_Given data_

>>>

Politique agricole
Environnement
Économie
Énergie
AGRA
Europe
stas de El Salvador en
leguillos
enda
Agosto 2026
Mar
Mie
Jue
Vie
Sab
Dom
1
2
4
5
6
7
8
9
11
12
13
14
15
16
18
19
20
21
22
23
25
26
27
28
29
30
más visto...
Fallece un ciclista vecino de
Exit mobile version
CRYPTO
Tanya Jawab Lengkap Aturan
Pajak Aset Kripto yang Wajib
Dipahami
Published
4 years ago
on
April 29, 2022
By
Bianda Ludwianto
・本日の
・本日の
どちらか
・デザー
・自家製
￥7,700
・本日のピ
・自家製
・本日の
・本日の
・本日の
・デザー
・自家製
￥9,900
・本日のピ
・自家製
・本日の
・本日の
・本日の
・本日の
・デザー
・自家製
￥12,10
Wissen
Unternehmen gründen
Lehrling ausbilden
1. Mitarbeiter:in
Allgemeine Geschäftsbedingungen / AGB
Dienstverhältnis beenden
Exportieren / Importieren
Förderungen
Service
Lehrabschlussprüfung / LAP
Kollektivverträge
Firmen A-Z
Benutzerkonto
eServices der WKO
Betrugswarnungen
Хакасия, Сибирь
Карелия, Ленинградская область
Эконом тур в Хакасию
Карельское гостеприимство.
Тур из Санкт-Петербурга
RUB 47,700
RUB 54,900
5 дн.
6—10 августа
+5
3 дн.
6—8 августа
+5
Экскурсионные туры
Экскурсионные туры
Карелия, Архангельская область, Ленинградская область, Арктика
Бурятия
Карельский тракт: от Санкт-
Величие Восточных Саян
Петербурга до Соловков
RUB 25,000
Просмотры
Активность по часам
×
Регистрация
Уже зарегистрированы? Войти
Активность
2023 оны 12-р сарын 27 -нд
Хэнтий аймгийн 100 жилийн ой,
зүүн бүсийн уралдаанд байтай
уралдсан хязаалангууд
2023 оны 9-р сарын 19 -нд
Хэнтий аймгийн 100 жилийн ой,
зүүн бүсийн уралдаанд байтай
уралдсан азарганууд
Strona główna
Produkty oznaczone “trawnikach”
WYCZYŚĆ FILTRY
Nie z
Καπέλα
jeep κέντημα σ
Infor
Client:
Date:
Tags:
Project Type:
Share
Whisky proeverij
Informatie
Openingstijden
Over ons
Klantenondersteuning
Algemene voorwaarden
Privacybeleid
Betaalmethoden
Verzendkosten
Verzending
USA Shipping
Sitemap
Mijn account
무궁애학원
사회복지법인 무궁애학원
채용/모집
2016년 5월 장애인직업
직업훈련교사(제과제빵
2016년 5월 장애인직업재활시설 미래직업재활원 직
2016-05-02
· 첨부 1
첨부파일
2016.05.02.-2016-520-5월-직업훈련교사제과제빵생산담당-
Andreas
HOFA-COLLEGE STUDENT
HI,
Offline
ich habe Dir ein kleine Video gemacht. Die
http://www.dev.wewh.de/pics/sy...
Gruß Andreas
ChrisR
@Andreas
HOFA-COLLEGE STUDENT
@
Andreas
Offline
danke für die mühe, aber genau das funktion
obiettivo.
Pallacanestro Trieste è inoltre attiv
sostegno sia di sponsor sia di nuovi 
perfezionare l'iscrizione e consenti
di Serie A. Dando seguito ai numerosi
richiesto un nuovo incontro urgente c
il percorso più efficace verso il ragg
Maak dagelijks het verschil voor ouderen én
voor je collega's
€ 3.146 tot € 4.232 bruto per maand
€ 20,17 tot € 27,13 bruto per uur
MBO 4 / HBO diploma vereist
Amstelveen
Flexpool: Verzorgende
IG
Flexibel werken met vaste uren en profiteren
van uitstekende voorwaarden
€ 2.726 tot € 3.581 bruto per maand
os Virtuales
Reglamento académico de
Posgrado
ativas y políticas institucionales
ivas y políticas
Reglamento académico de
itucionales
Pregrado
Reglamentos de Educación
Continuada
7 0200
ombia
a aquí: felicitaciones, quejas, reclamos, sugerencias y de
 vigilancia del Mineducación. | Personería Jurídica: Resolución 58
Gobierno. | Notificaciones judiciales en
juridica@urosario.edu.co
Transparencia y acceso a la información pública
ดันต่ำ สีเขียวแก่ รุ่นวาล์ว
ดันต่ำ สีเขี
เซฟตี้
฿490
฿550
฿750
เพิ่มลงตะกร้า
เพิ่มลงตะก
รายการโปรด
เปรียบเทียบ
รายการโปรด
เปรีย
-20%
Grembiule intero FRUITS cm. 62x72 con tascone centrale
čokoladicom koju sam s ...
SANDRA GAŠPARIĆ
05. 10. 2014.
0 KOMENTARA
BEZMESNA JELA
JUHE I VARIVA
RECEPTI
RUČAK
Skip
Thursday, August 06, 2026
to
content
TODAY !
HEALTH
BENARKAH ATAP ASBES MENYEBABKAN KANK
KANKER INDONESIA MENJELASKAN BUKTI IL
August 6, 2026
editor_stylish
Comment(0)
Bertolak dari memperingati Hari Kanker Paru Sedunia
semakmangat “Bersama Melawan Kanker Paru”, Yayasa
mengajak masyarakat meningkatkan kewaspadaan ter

<<<

_Task directions_
Please retype each entry above exactly as it is written.

_Result of this exercise_
Politique agricole
Environnement
Économie
Énergie
AGRA
Europe
stas de El Salvador en
leguillos
enda
Agosto 2026
Mar
Mie
Jue
Vie
Sab
Dom
1
2
4
5
6
7
8
9
11
12
13
14
15
16
18
19
20
21
22
23
25
26
27
28
29
30
más visto...
Fallece un ciclista vecino de
Exit mobile version
CRYPTO
Tanya Jawab Lengkap Aturan
Pajak Aset Kripto yang Wajib
Dipahami
Published
4 years ago
on
April 29, 2022
By
Bianda Ludwianto
・本日の
・本日の
どちらか
・デザー
・自家製
￥7,700
・本日のピ
・自家製
・本日の
・本日の
・本日の
・デザー
・自家製
￥9,900
・本日のピ
・自家製
・本日の
・本日の
・本日の
・本日の
・デザー
・自家製
￥12,10
Wissen
Unternehmen gründen
Lehrling ausbilden
1. Mitarbeiter:in
Allgemeine Geschäftsbedingungen / AGB
Dienstverhältnis beenden
Exportieren / Importieren
Förderungen
Service
Lehrabschlussprüfung / LAP
Kollektivverträge
Firmen A-Z
Benutzerkonto
eServices der WKO
Betrugswarnungen
Хакасия, Сибирь
Карелия, Ленинградская область
Эконом тур в Хакасию
Карельское гостеприимство.
Тур из Санкт-Петербурга
RUB 47,700
RUB 54,900
5 дн.
6—10 августа
+5
3 дн.
6—8 августа
+5
Экскурсионные туры
Экскурсионные туры
Карелия, Архангельская область, Ленинградская область, Арктика
Бурятия
Карельский тракт: от Санкт-
Величие Восточных Саян
Петербурга до Соловков
RUB 25,000
Просмотры
Активность по часам
×
Регистрация
Уже зарегистрированы? Войти
Активность
2023 оны 12-р сарын 27 -нд
Хэнтий аймгийн 100 жилийн ой,
зүүн бүсийн уралдаанд байтай
уралдсан хязаалангууд
2023 оны 9-р сарын 19 -нд
Хэнтий аймгийн 100 жилийн ой,
зүүн бүсийн уралдаанд байтай
уралдсан азарганууд
Strona główna
Produkty oznaczone “trawnikach”
WYCZYŚĆ FILTRY
Nie z
Καπέλα
jeep κέντημα σ
Infor
Client:
Date:
Tags:
Project Type:
Share
Whisky proeverij
Informatie
Openingstijden
Over ons
Klantenondersteuning
Algemene voorwaarden
Privacybeleid
Betaalmethoden
Verzendkosten
Verzending
USA Shipping
Sitemap
Mijn account
무궁애학원
사회복지법인 무궁애학원
채용/모집
2016년 5월 장애인직업
직업훈련교사(제과제빵
2016년 5월 장애인직업재활시설 미래직업재활원 직
2016-05-02
· 첨부 1
첨부파일
2016.05.02.-2016-520-5월-직업훈련교사제과제빵생산담당-
Andreas
HOFA-COLLEGE STUDENT
HI,
Offline
ich habe Dir ein kleine Video gemacht. Die
http://www.dev.wewh.de/pics/sy...
Gruß Andreas
ChrisR
@Andreas
HOFA-COLLEGE STUDENT
@
Andreas
Offline
danke für die mühe, aber genau das funktion
obiettivo.
Pallacanestro Trieste è inoltre attiv
sostegno sia di sponsor sia di nuovi 
perfezionare l'iscrizione e consenti
di Serie A. Dando seguito ai numerosi
richiesto un nuovo incontro urgente c
il percorso più efficace verso il ragg
Maak dagelijks het verschil voor ouderen én
voor je collega's
€ 3.146 tot € 4.232 bruto per maand
€ 20,17 tot € 27,13 bruto per uur
MBO 4 / HBO diploma vereist
Amstelveen
Flexpool: Verzorgende
IG
Flexibel werken met vaste uren en profiteren
van uitstekende voorwaarden
€ 2.726 tot € 3.581 bruto per maand
os Virtuales
Reglamento académico de
Posgrado
ativas y políticas institucionales
ivas y políticas
Reglamento académico de
itucionales
Pregrado
Reglamentos de Educación
Continuada
7 0200
ombia
a aquí: felicitaciones, quejas, reclamos, sugerencias y de
 vigilancia del Mineducación. | Personería Jurídica: Resolución 58
Gobierno. | Notificaciones judiciales en
juridica@urosario.edu.co
Transparencia y acceso a la información pública
ดันต่ำ สีเขียวแก่ รุ่นวาล์ว
ดันต่ำ สีเขี
เซฟตี้
฿490
฿550
฿750
เพิ่มลงตะกร้า
เพิ่มลงตะก
รายการโปรด
เปรียบเทียบ
รายการโปรด
เปรีย
-20%
Grembiule intero FRUITS cm. 62x72 con tascone centrale
čokoladicom koju sam s ...
SANDRA GAŠPARIĆ
05. 10. 2014.
0 KOMENTARA
BEZMESNA JELA
JUHE I VARIVA
RECEPTI
RUČAK
Skip
Thursday, August 06, 2026
to
content
TODAY !
HEALTH
BENARKAH ATAP ASBES MENYEBABKAN KANK
KANKER INDONESIA MENJELASKAN BUKTI IL
August 6, 2026
editor_stylish
Comment(0)
Bertolak dari memperingati Hari Kanker Paru Sedunia
semakmangat “Bersama Melawan Kanker Paru”, Yayasa
mengajak masyarakat meningkatkan kewaspadaan ter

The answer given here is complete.